Reversing chopsticks to use the opposite clean end is commonly used to move food from a communal plate, and is acceptable if there are no communal chopsticks.

To separate a piece of food in two, exert controlled pressure on the chopsticks while moving them apart from each other in order to tear the food.

Japanese people will always offer their plate to transfer it directly, or pass a person’s plate along if the distance is great.

 

Where to hold chopsticks:

The correct place to put your fingers while holding them is two-thirds of the way from the bottom.

This is a video that explain how to move, how to separate, and other fun and interesting things on chopsticks.

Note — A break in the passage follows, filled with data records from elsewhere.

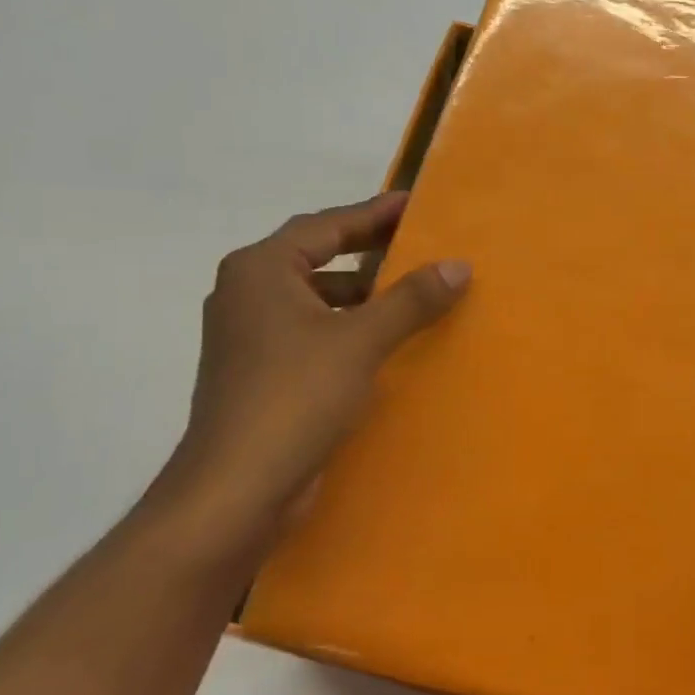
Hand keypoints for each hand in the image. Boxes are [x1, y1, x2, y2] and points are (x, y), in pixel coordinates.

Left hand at [160, 192, 469, 528]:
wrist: (236, 489)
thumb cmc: (294, 397)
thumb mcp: (360, 341)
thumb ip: (411, 299)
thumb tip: (458, 265)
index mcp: (261, 270)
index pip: (326, 225)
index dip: (374, 213)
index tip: (416, 205)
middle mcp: (248, 294)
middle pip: (318, 258)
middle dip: (370, 253)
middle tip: (421, 246)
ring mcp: (250, 337)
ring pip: (316, 299)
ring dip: (361, 296)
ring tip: (413, 296)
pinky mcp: (260, 374)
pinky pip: (313, 334)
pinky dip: (348, 330)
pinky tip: (384, 344)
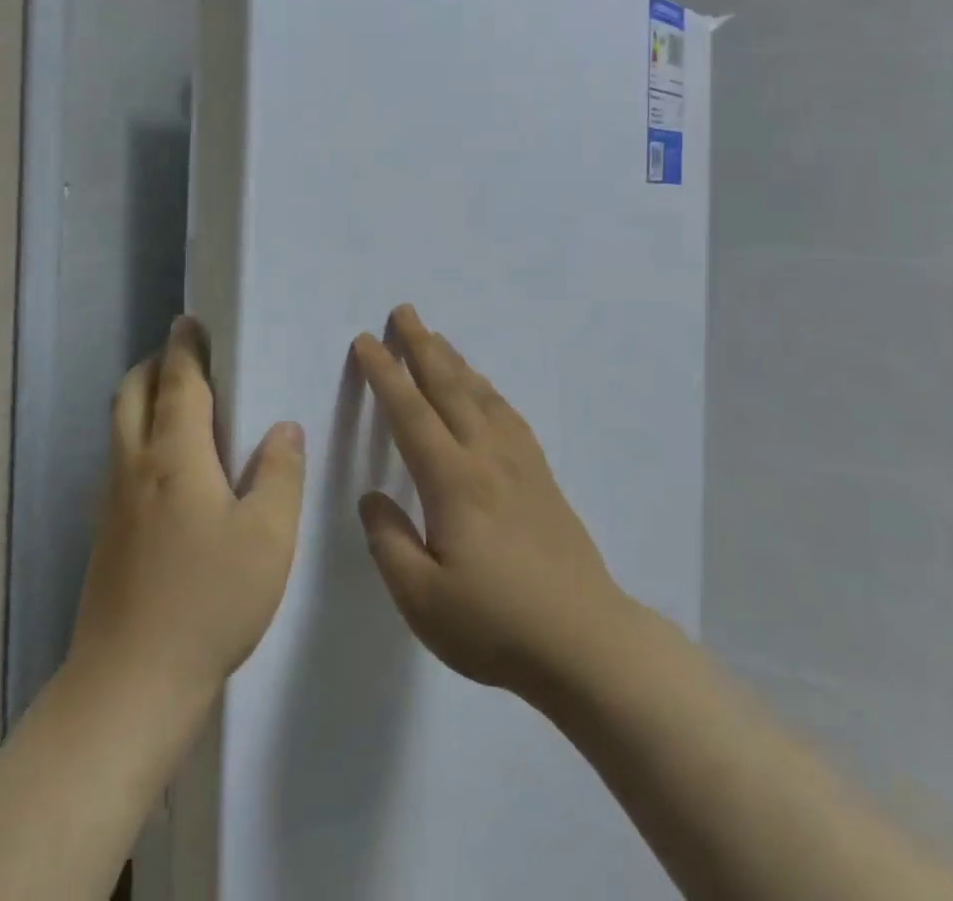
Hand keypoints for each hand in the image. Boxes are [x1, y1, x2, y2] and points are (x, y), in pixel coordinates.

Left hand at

http://www.youtube.com/watch?v=k3vBqX1NTBc

The Story of Chopsticks

Chopsticks originated in ancient China with the Shang dynasty (1766-1122 BC), The first chopsticks were probably used for cooking, stirring the fire, serving or seizing bits of food, and not as eating utensils.

It was not until the Ming Dynasty (1368–1644 BC) that chopsticks came into normal use for both serving and eating, acquiring the present shape.

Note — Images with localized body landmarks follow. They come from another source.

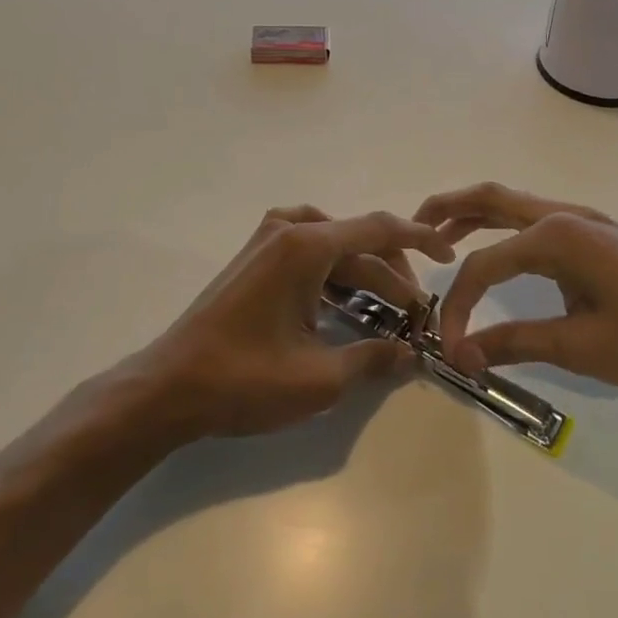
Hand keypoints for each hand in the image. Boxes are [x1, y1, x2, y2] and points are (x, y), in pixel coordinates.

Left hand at [121, 206, 455, 439]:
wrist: (168, 388)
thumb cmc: (244, 380)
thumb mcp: (320, 377)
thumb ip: (374, 359)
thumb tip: (413, 355)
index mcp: (305, 246)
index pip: (378, 229)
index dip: (420, 239)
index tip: (449, 254)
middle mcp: (286, 231)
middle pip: (357, 240)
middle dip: (392, 273)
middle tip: (416, 312)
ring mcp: (265, 243)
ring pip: (332, 246)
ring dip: (363, 273)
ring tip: (389, 309)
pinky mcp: (253, 261)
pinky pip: (307, 252)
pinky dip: (334, 272)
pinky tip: (345, 303)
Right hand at [415, 183, 617, 398]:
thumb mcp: (583, 347)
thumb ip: (517, 342)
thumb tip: (462, 354)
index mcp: (557, 237)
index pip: (483, 265)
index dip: (457, 306)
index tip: (449, 349)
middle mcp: (566, 216)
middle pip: (492, 199)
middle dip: (447, 208)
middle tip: (411, 226)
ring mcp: (588, 222)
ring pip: (516, 206)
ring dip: (476, 215)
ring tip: (442, 235)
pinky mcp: (603, 237)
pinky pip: (538, 222)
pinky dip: (507, 229)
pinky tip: (503, 254)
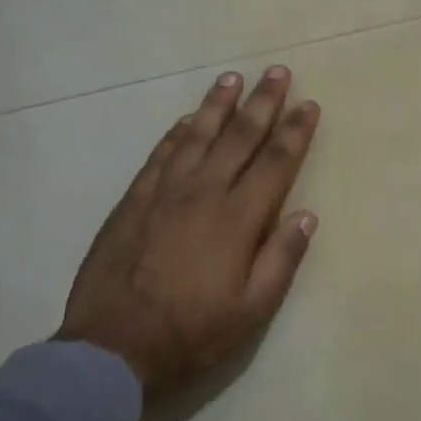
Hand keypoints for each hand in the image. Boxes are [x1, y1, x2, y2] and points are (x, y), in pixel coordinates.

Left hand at [59, 67, 319, 395]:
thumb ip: (281, 259)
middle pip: (239, 137)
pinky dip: (177, 132)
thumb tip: (307, 215)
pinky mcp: (133, 200)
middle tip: (278, 72)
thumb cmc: (191, 334)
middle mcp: (203, 193)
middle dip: (263, 102)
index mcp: (237, 219)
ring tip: (233, 79)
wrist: (111, 348)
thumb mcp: (251, 311)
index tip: (309, 105)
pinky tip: (186, 119)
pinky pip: (160, 154)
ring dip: (217, 105)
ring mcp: (164, 193)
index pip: (275, 163)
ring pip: (197, 135)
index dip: (295, 131)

By 500 AC, chopstick use spread from China to other Asian countries, including Japan.

While the ancient Chinese character for chopsticks (箸) was latter replaced with a different character, in Japanese it is still in use with the phonetic reading of “hashi”.

This reading was given because, at first, they were a single piece of bamboo connected at one end (折箸 oribashi). This connection resemble a bridge, that in Japanese is also called “hashi” (橋).

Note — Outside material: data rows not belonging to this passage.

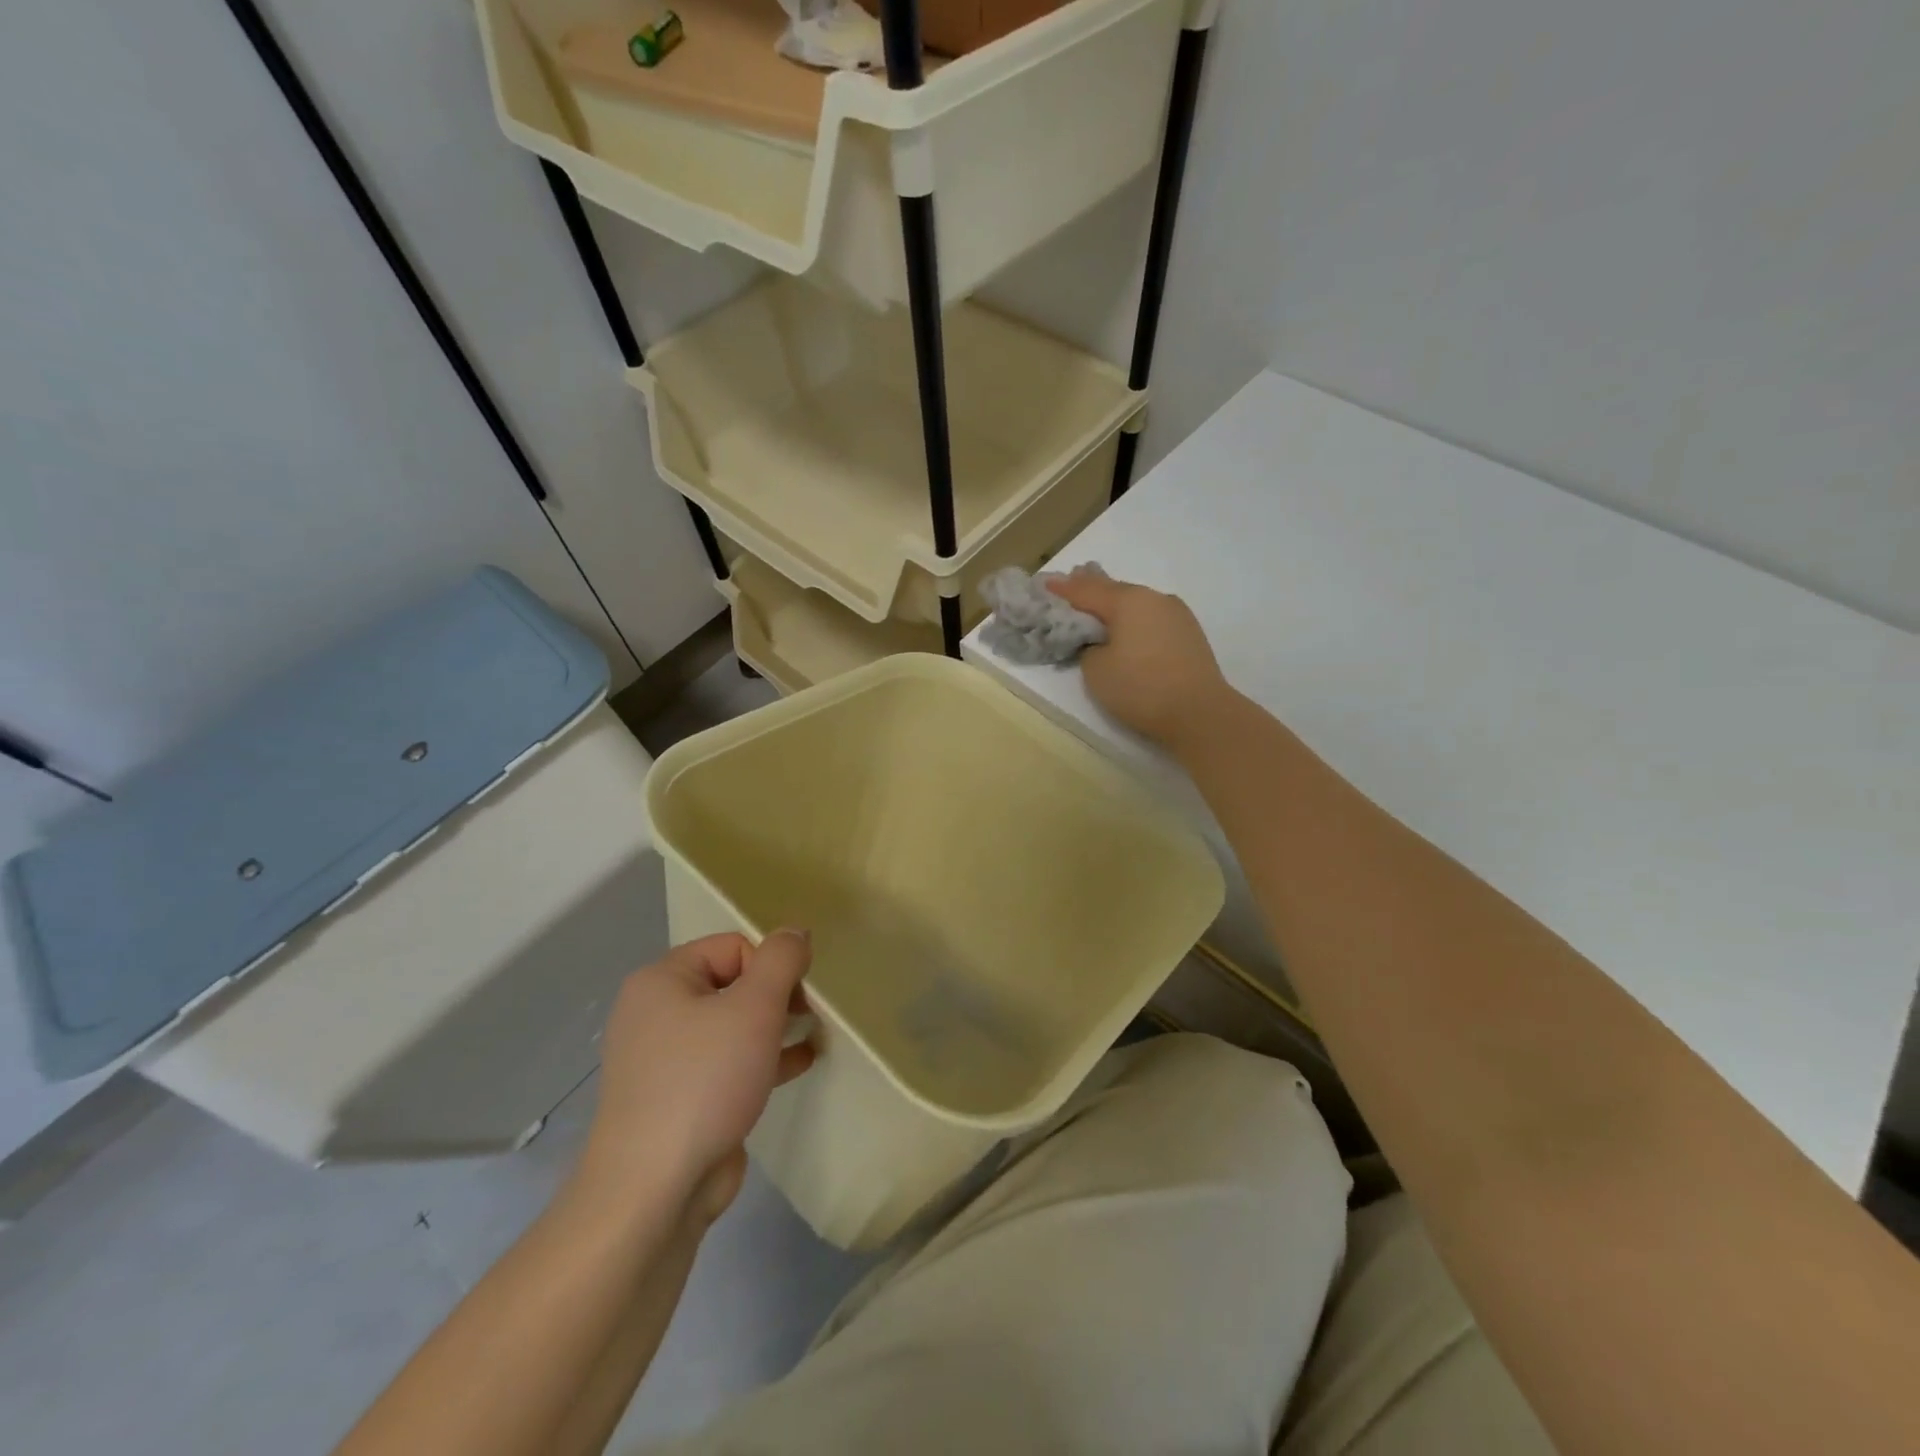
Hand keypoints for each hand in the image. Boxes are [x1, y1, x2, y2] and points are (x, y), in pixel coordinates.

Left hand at [575, 931, 815, 1226]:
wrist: (655, 1190)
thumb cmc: (704, 1080)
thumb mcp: (755, 1006)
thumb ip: (782, 959)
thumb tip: (796, 933)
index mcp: (662, 980)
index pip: (732, 947)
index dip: (770, 967)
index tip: (795, 998)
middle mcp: (657, 1013)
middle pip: (733, 983)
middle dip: (777, 996)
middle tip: (807, 1017)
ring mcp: (666, 1060)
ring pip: (733, 1026)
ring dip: (776, 1027)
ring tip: (813, 1034)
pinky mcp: (681, 1098)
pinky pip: (728, 1063)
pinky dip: (763, 1059)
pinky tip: (800, 1063)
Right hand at [1045, 568, 1232, 750]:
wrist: (1200, 713)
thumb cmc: (1141, 688)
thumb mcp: (1096, 670)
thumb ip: (1089, 647)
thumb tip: (1100, 641)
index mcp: (1128, 601)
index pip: (1085, 590)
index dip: (1062, 588)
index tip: (1044, 583)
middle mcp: (1153, 598)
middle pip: (1113, 589)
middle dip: (1088, 589)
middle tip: (1068, 586)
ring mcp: (1176, 614)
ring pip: (1135, 602)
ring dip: (1113, 604)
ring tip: (1095, 607)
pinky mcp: (1188, 632)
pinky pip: (1150, 617)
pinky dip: (1133, 619)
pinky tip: (1126, 627)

By the 10th century AC, they began to be made as two separate pieces and used in pairs, as they are today.

Originally, they were used strictly for religious ceremonies.

Chopsticks are still important in traditional Japanese funeral rites, in the ritual treatment of the cremated remains.

Guests use a pair of mismatched chopsticks (one stick of wood and one of bamboo) to put the bone fragments leftover of the deceased in the urn, starting with the feet to ensure the upright orientation of the body within the urn.

This because they believe that the world of the alive and the dead are separate by a river. To help the dead to go from one bank to another through an imaginary bridge (hashi), they use chopsticks (hashi).

Another funeral ritual is to offer incense, or to stuck a departed family member’s personal pair of chopsticks in the bowl of uncooked rice, and place it upon the family altar as an offer.

For these rituals, it is forbidden to pass food directly from one person’s chopsticks to another’s, to use a mismatched pair of them, and to stick chopsticks in a bowl of rice and leaving them in a vertical position.

Soon chopsticks started to be used for casual eating as well.

This because, as the Chinese cooking methods, Japanese, before stir-frying the food, cut it into tiny pieces, making easy to them to manipulate the food with chopsticks.

In the 17th century AC, the wood began to be lacquered to make them more durable, waterproof and easier to clean.

Plus, the ornate designs make them some of the most attractive and unique chopsticks in the world, reflecting the highly artistic culture of the islands.

Japanese chopsticks are shorter than most chopsticks from other countries. They are typically 7-9 inches long (20-23cm), rounded, and tapered to a point.

Nowadays, chopsticks are usually made of bamboo, sandalwood, pine or plastic, and more expensive sets are made of lacquered wood, silver or even jade.

 

Note:

In Japan chopsticks were are also known as otemoto (おてもと), since て means hand and もと means the area under or around something. The preceding おo is used for politeness.

This word now is just used on the wrappers of disposable chopsticks.